How many lines below hold "print"? Answer with only the number.

** Opening Data for analysis block **

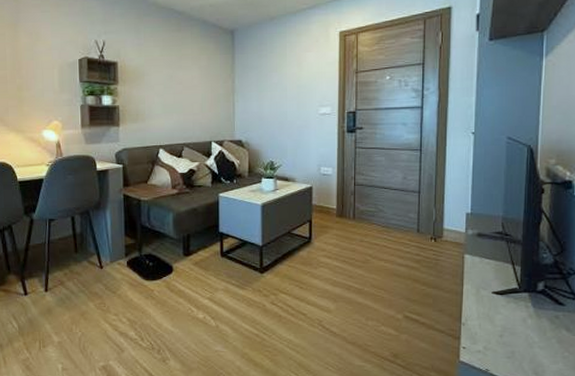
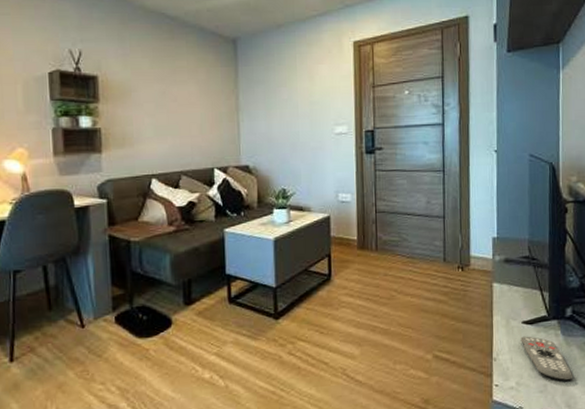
remote control: none [490,305,541,350] -> present [520,336,572,381]

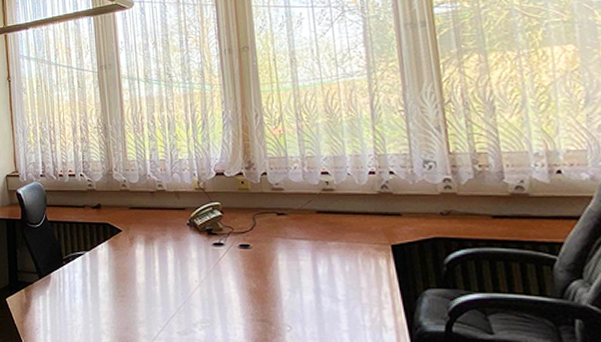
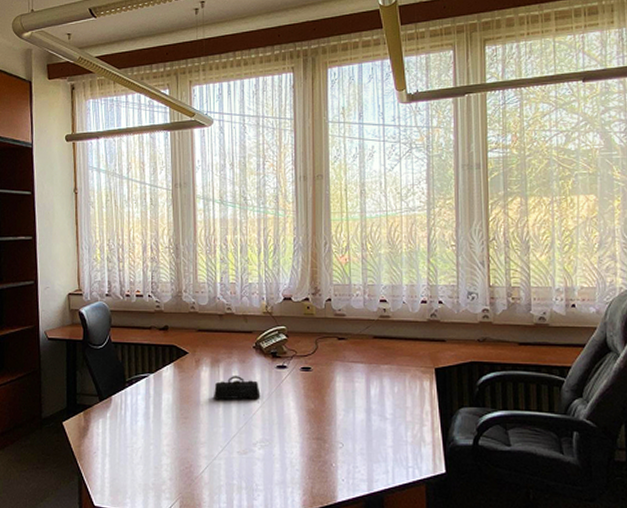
pencil case: none [149,254,198,279] -> present [214,376,261,400]

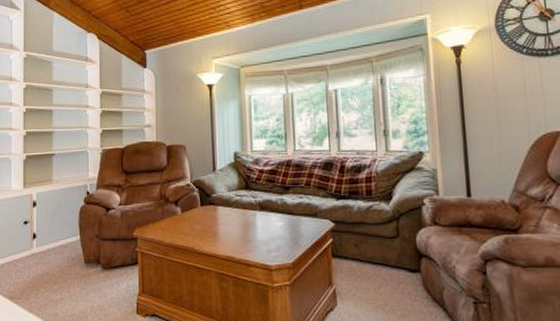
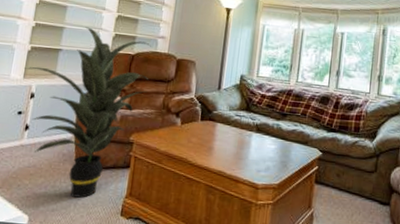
indoor plant: none [22,127,142,300] -> present [23,27,151,198]

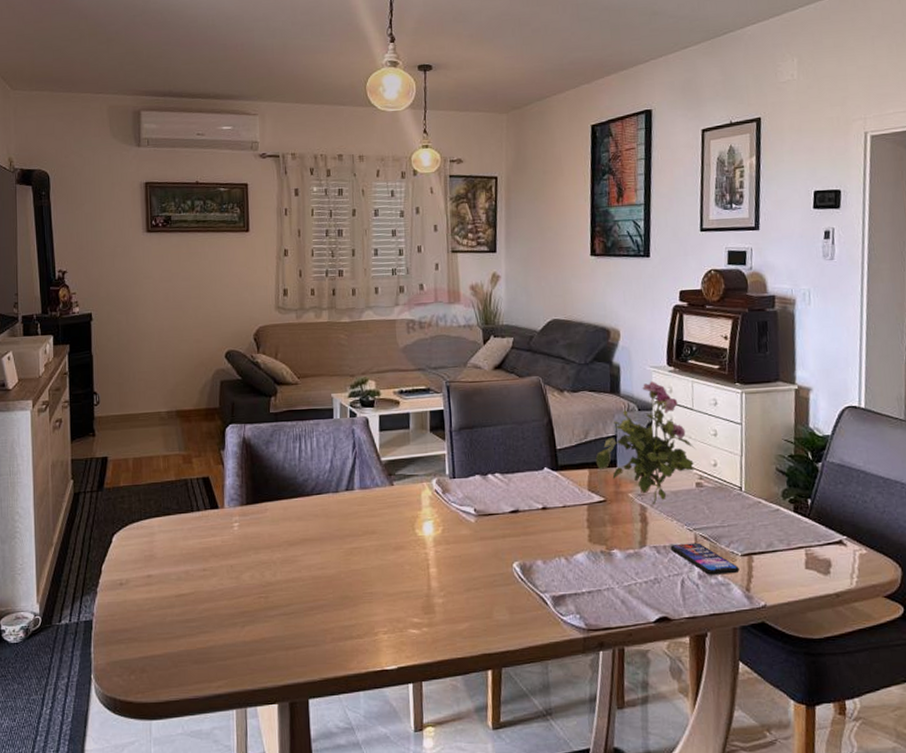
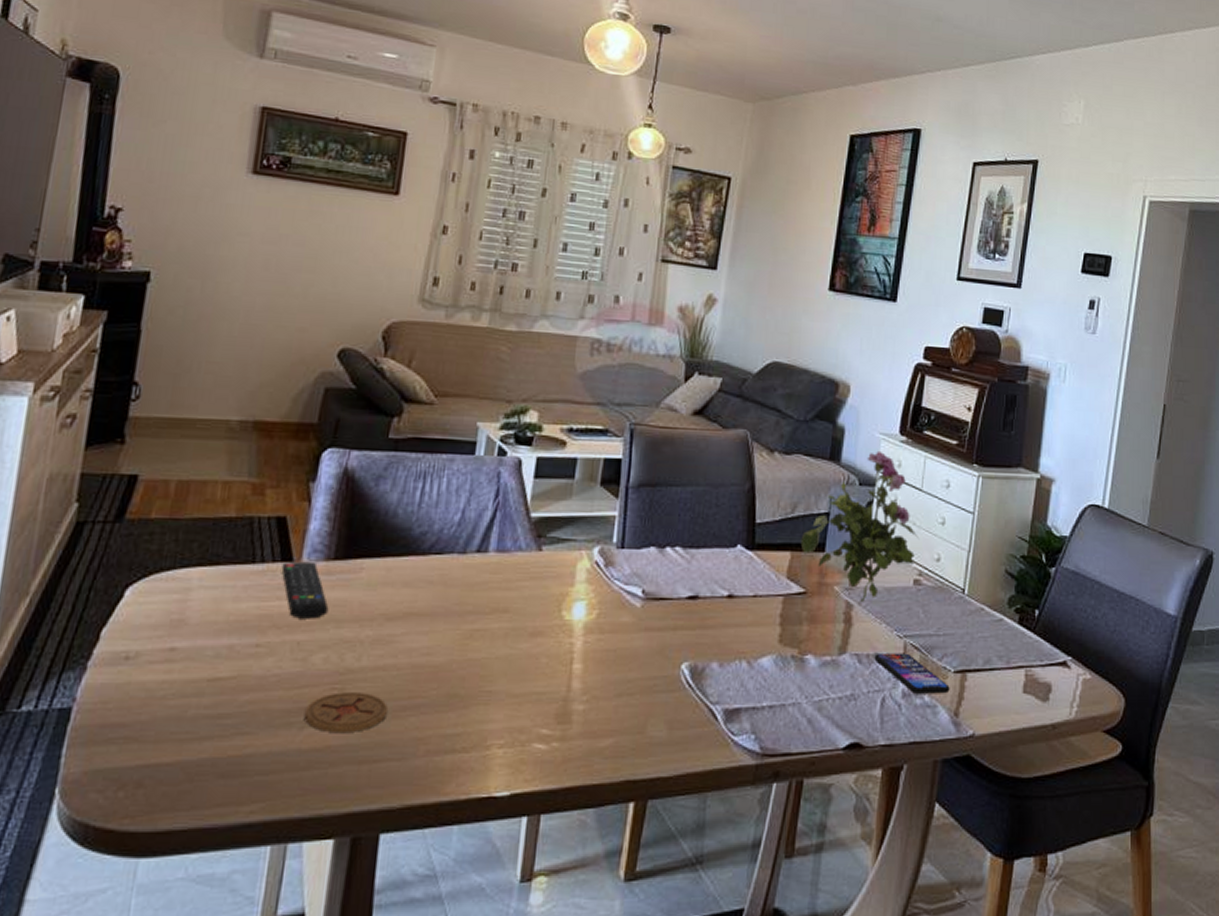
remote control: none [211,507,248,549] -> present [281,561,329,619]
coaster: none [243,599,301,628] -> present [304,692,389,732]

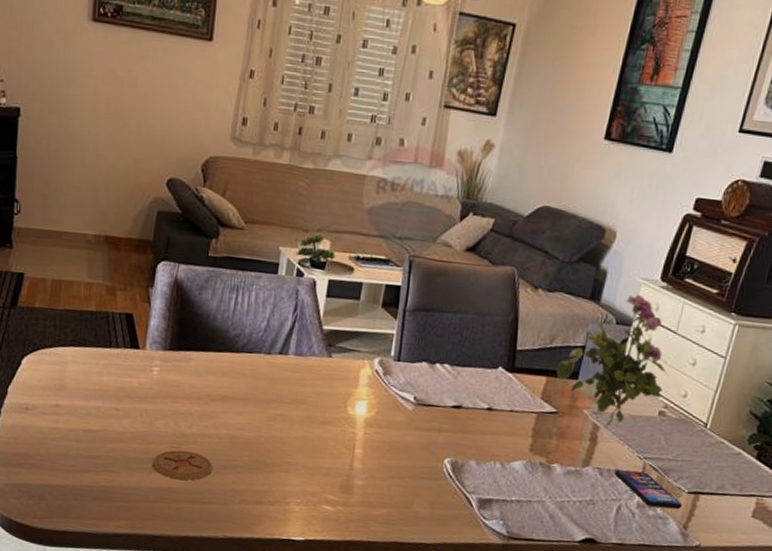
remote control: present [281,561,329,619] -> none [131,349,167,394]

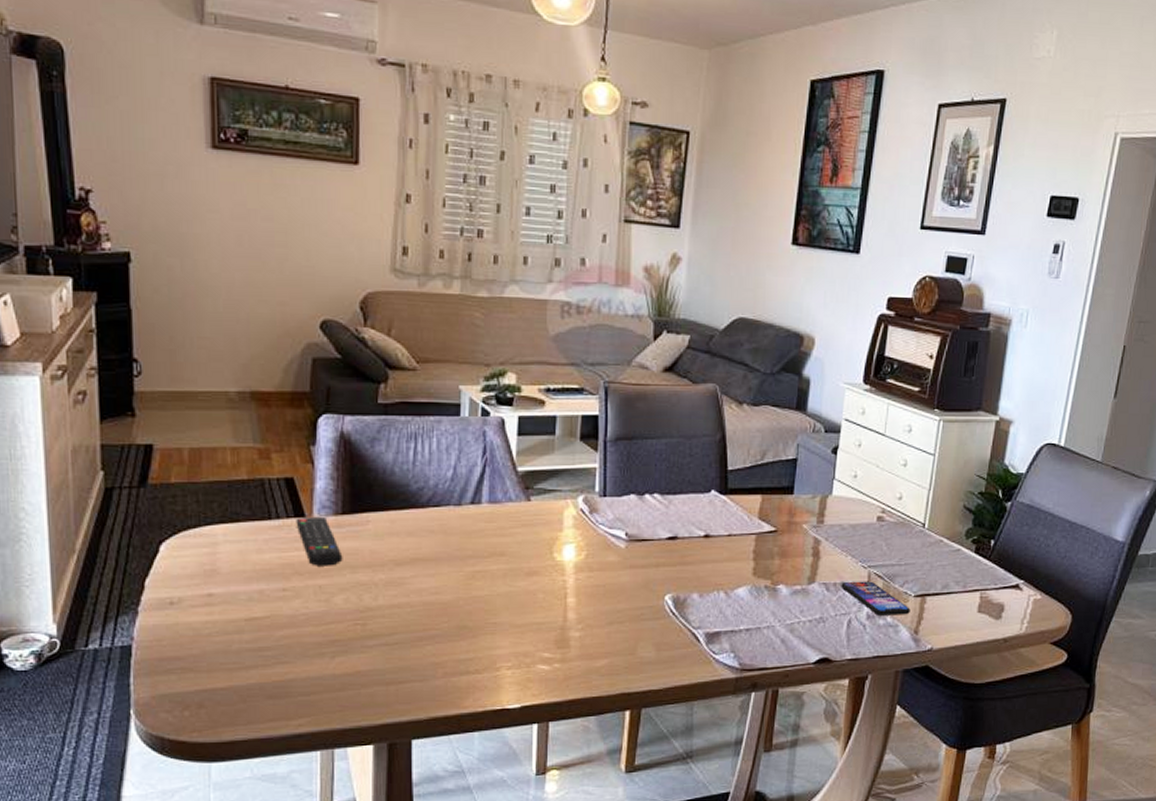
remote control: none [131,349,167,394] -> present [296,516,343,566]
coaster: present [152,450,213,480] -> none [333,627,407,660]
flower bouquet: present [556,294,668,425] -> none [770,399,881,537]

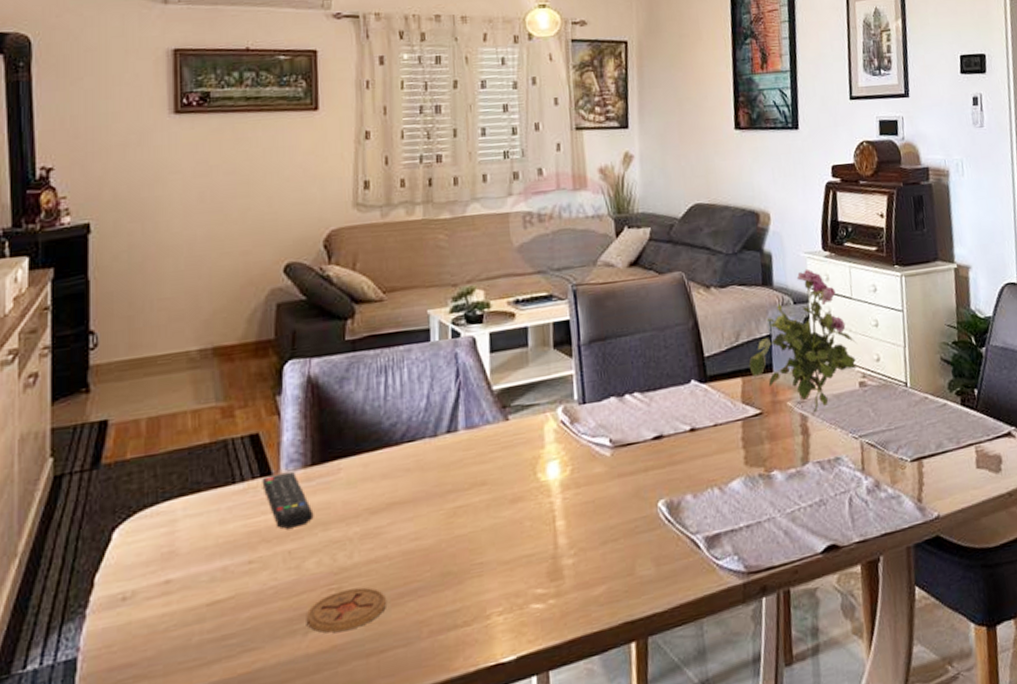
coaster: none [333,627,407,660] -> present [306,587,387,633]
flower bouquet: none [770,399,881,537] -> present [748,268,857,412]
smartphone: present [841,581,910,616] -> none [835,451,910,488]

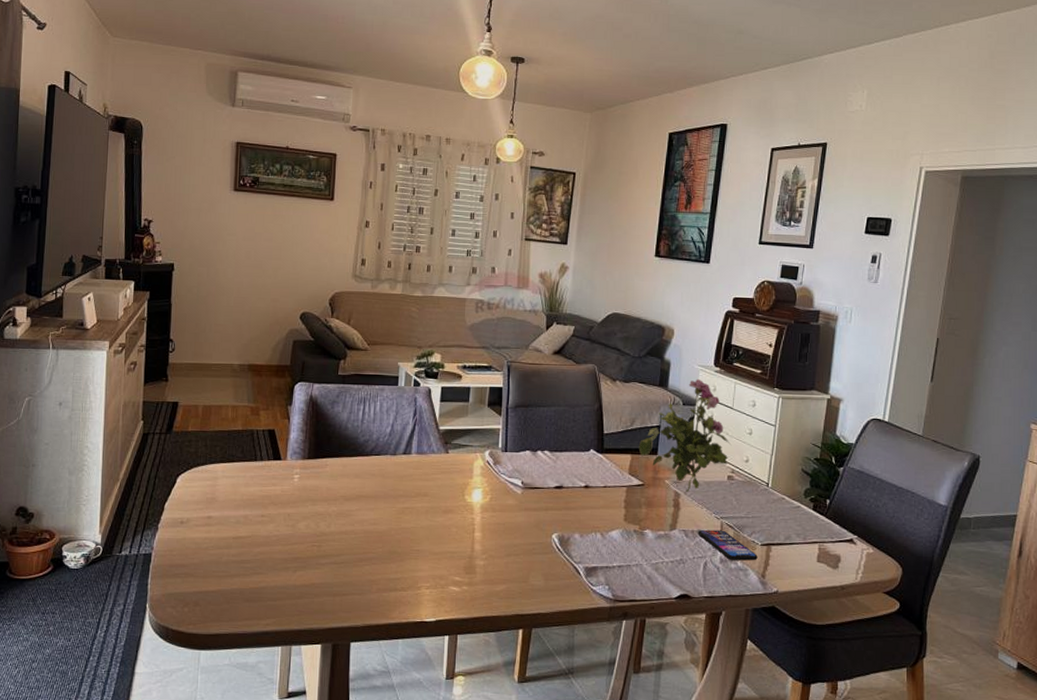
remote control: present [262,471,314,529] -> none [274,459,307,499]
coaster: present [306,587,387,633] -> none [296,548,351,575]
smartphone: none [835,451,910,488] -> present [698,529,758,561]

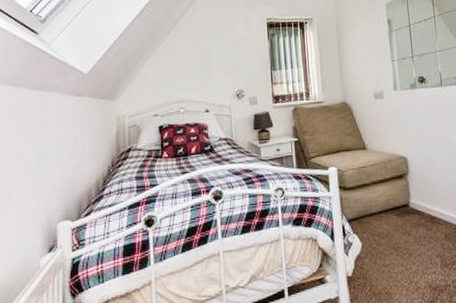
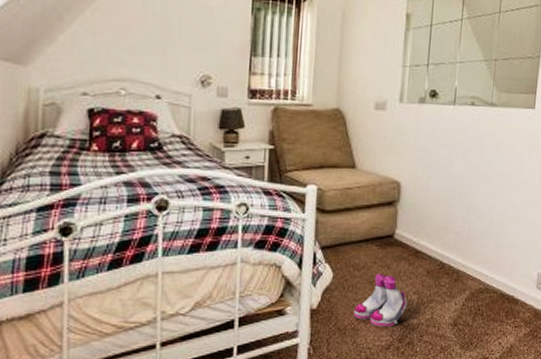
boots: none [384,240,433,290] -> present [353,274,408,327]

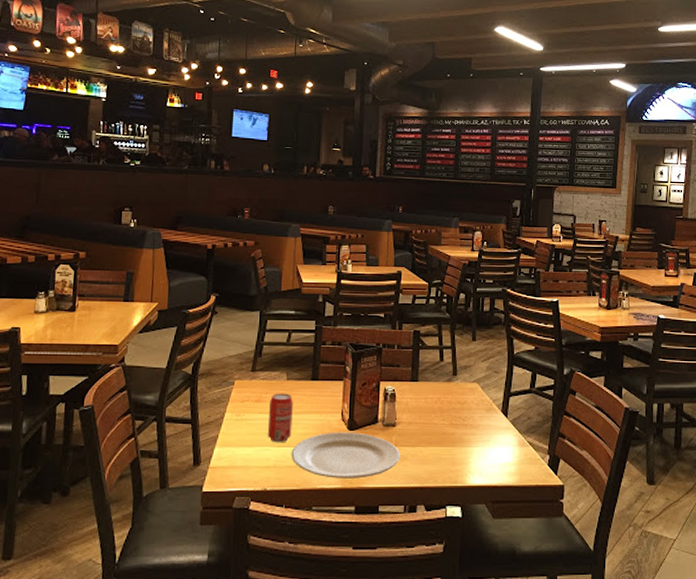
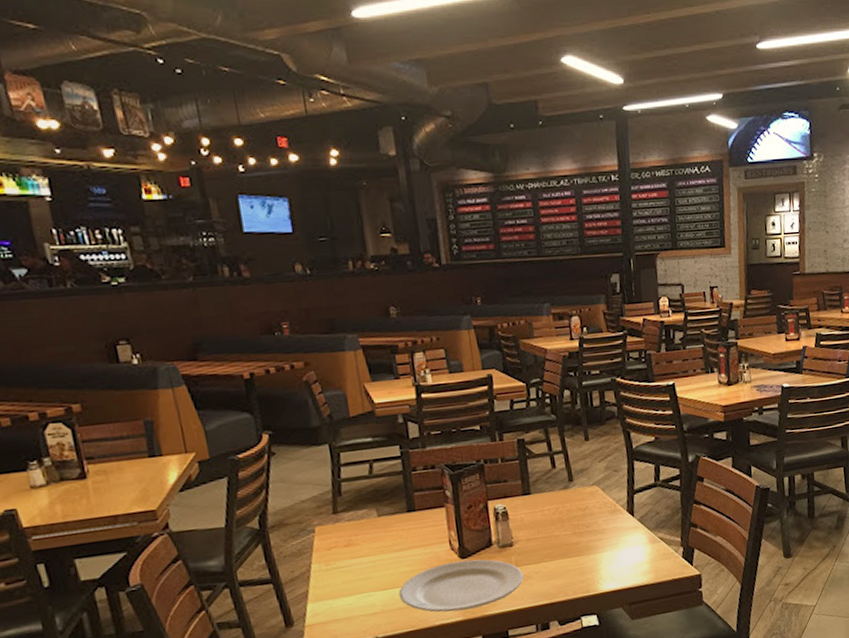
beverage can: present [267,393,293,443] -> none [362,531,396,587]

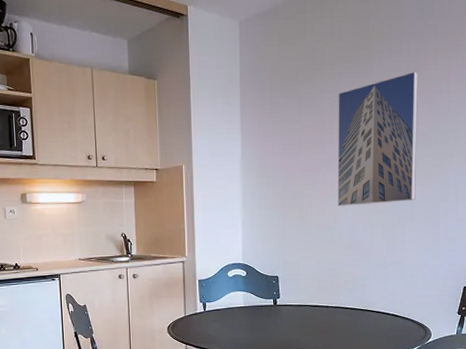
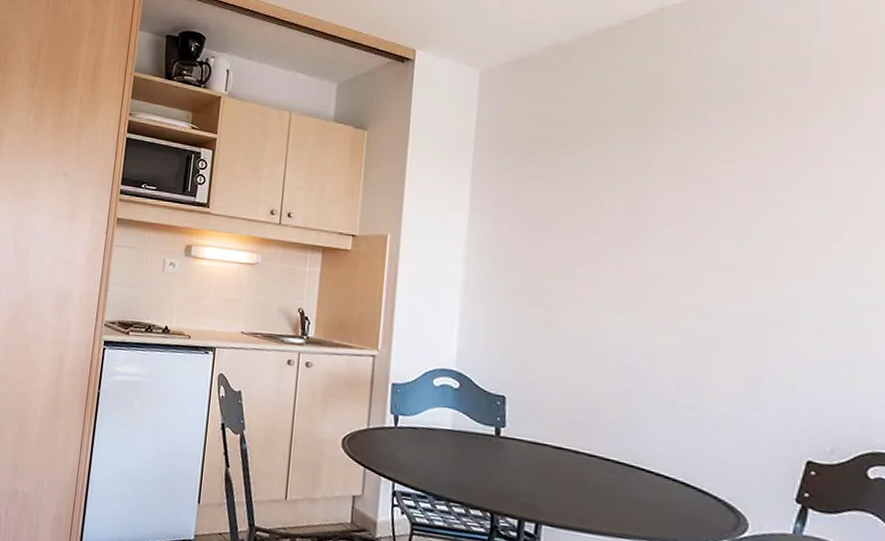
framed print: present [337,71,418,206] -> none [601,146,734,321]

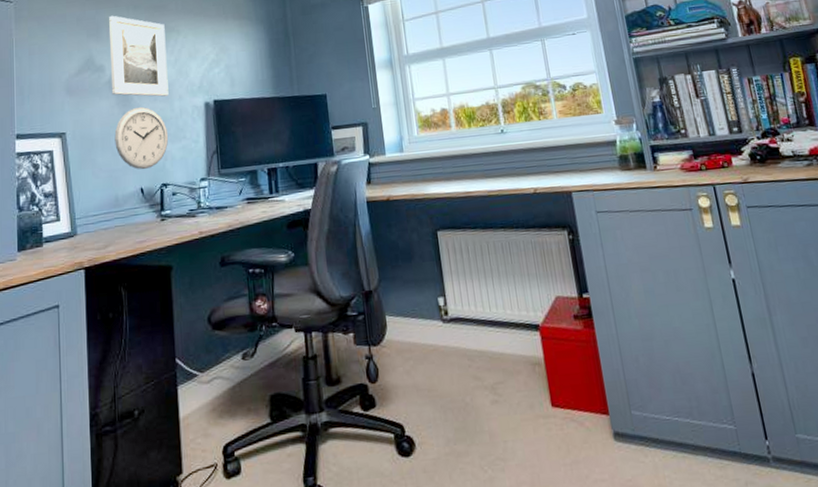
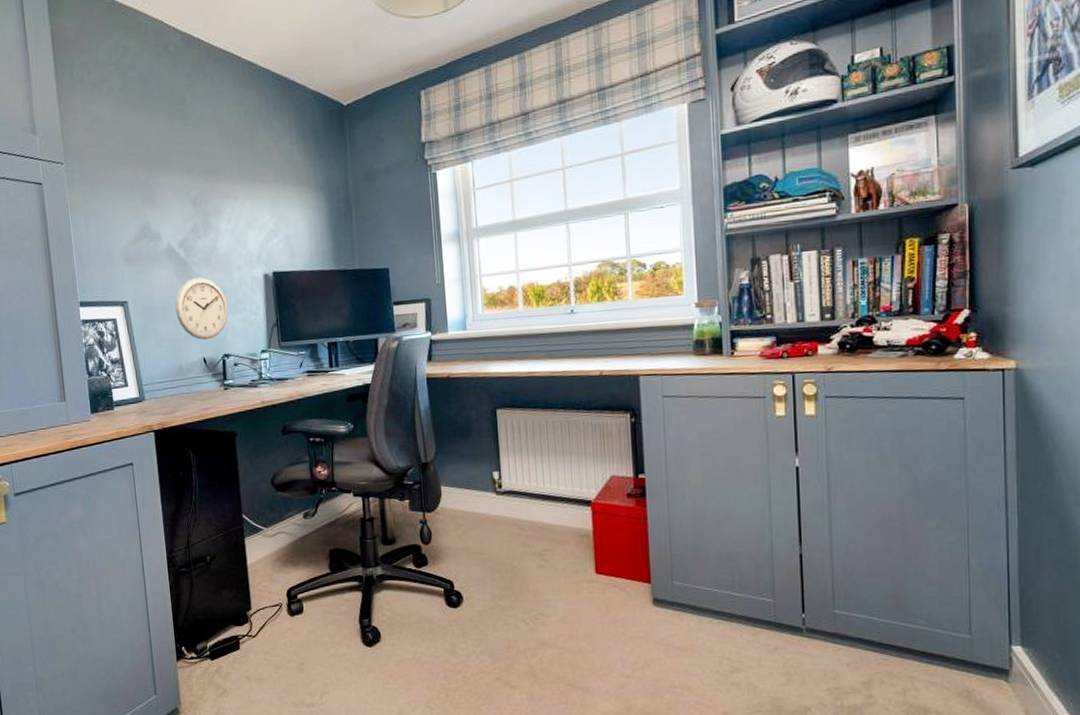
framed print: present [109,15,169,97] -> none [163,179,227,267]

** Closing Data for analysis block **

__Written solution__
2